There are a few problems with this. For one thing, by no means are all of Huffpo's bloggers "politicians, actors, chefs, poets," etc. Plenty of them are straight-up professional journalists, like this "award-winning journalist," and this "pioneering Latina television journalist." And lots more of Huffpo's bloggers are professional writers of other sorts -- writers who are using their Huffpo blogs to promote their books, yes, but still full-time scribes who, one way or another, depend for their living on getting paid for what they write.

So there's that. But there's also the fact that Huffington is only too willing to cast her bloggers in the role of journalists for the purposes of bringing credit to Huffpo. In her public life as a dispenser of sound bites, Huffington has often conflated journalists and bloggers, as when she wrote in The Huffington Post Complete Guide to Blogging that "[b]logging has been the greatest breakthrough in popular journalism since Tom Paine," or as when she said that any shield law enacted to protect reporters should cover "bloggers and other independent journalists."
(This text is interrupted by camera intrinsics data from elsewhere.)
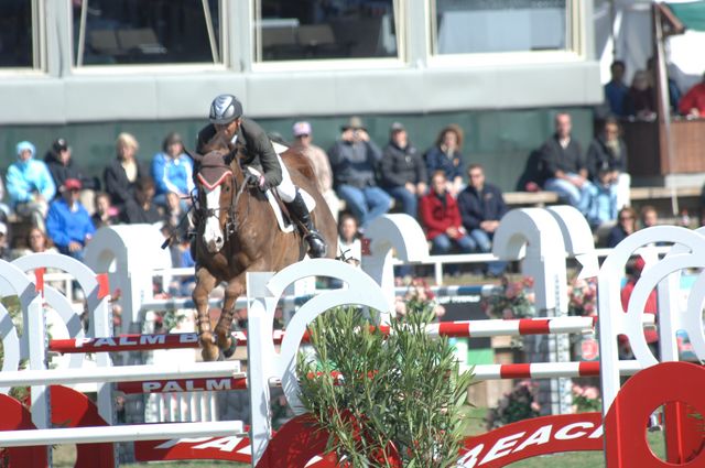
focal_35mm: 600
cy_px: 234
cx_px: 352
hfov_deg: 3.4
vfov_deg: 2.3
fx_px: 11735
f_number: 5.6
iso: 200
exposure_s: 1/500
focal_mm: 400
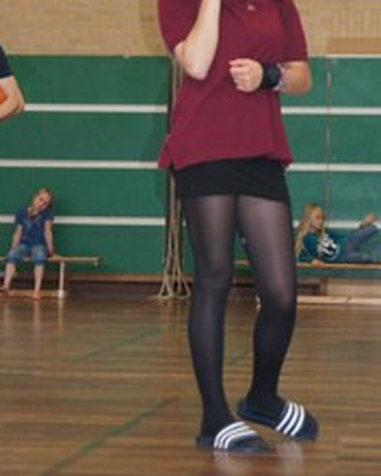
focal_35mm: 141
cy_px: 151
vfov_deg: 13.7
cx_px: 238
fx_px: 1985
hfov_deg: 11.0
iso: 1250
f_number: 5.6
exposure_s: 1/100
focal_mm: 55
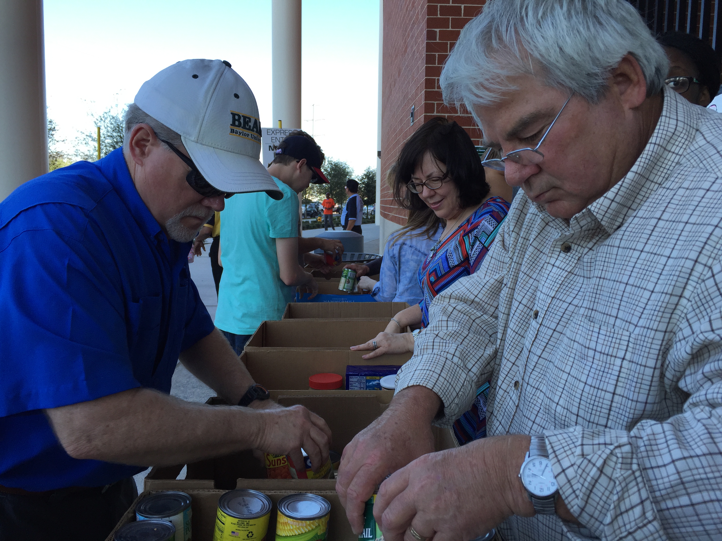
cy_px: 270
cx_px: 361
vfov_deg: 48.2
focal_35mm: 29
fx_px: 605
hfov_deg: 61.7
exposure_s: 1/353
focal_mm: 4.15
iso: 32
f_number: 2.2
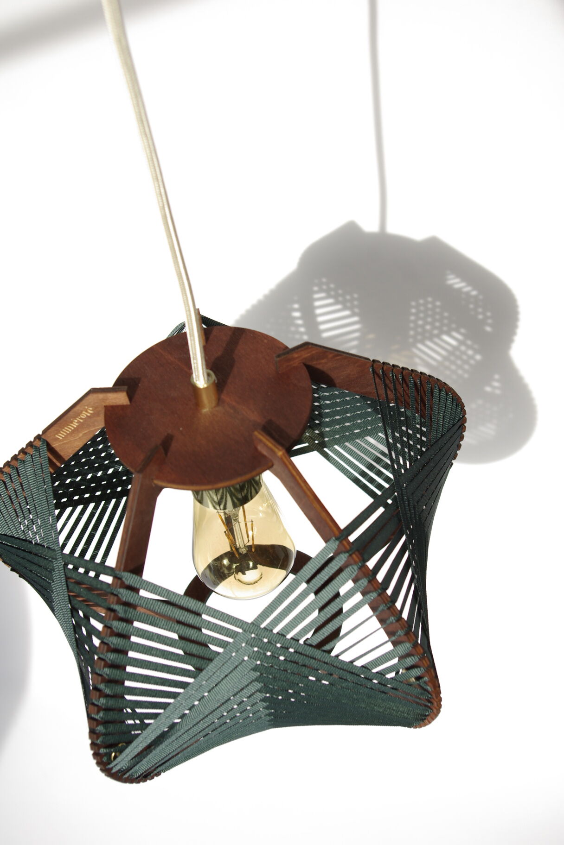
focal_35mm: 52
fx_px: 1234
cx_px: 282
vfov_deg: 37.9
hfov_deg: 25.8
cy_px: 422
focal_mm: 35
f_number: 5.6
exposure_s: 1/200
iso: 160
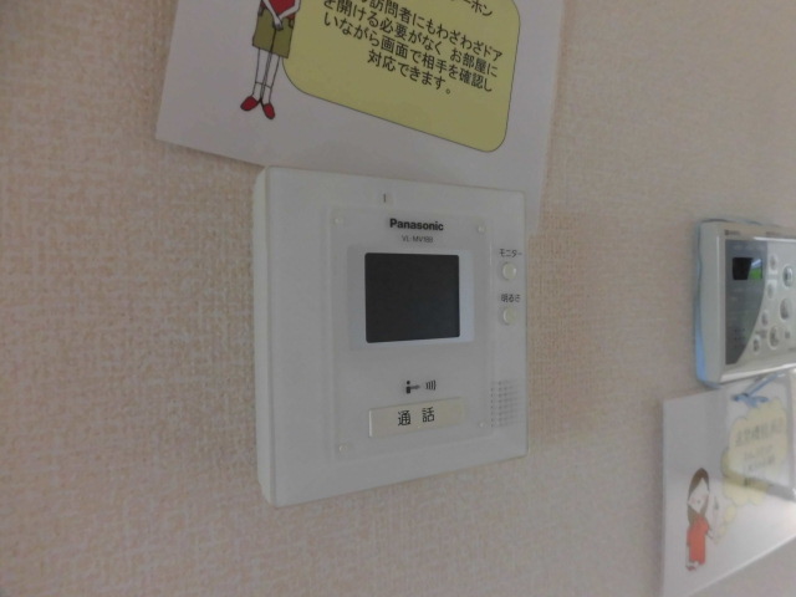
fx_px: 552
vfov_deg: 56.8
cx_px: 398
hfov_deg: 71.6
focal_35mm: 24
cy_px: 298
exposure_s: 1/50
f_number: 3.1
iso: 250
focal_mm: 4.3
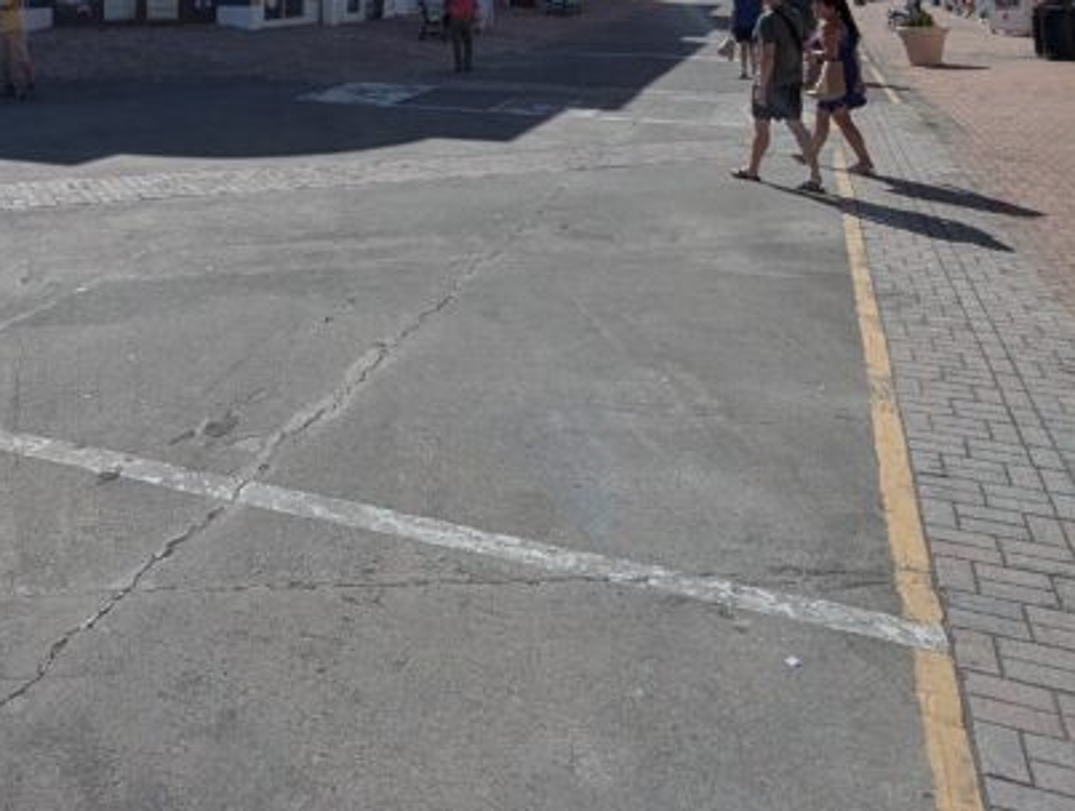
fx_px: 1027
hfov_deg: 53.8
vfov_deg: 35.9
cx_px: 333
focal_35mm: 33
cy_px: -105
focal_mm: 1.95
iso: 48
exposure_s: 1/7194
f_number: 2.2
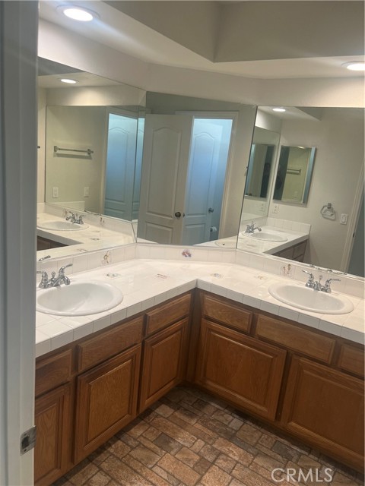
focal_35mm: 26
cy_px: 243
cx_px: 182
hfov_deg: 53.1
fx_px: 366
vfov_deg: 67.3
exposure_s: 1/63
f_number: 1.5
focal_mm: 5.7
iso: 50
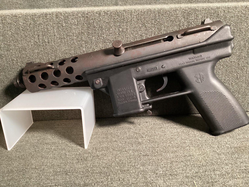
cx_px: 124
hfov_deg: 58.3
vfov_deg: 45.4
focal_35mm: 31
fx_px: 223
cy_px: 94
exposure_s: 1/40
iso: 400
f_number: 2.4
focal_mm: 3.3
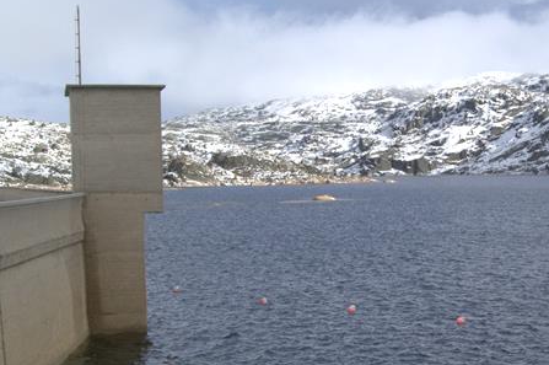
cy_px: 227
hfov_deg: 26.7
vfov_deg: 18.1
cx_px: 400
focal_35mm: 75
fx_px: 1142
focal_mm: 26
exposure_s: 1/200
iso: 200
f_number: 20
Then, of course, there are Huffpo's forays into "citizen journalism," a term that, by its very name, implies that the volunteer postings of amateurs constitute a form of journalism. As Huffington told the Senate subcommittee on communications, technology and the internet:
"Citizen Journalism" is shorthand for a collection of methods for producing content by harnessing the power of a site's community of readers, and making it a key element of the site's editorial output. These engaged readers can, among other things, recommend stories, produce raw data for original reported stories, write original stories themselves, record exclusive in-the-field video, search through large amounts of data or documents for hidden gems and trends, and much more. By tapping this resource, online news sites can extend their reach and help redefine newsgathering in the digital age.
So which is it, Arianna? Do you see Huffpo's bloggers as a valuable "resource" who can "write original stories" and "help define newsgathering"? Or is Simon Dumenco right when he accuses you of dismissing them as "marginal, fly-by-night, 'come and go' wannabes"? You can't have it both ways.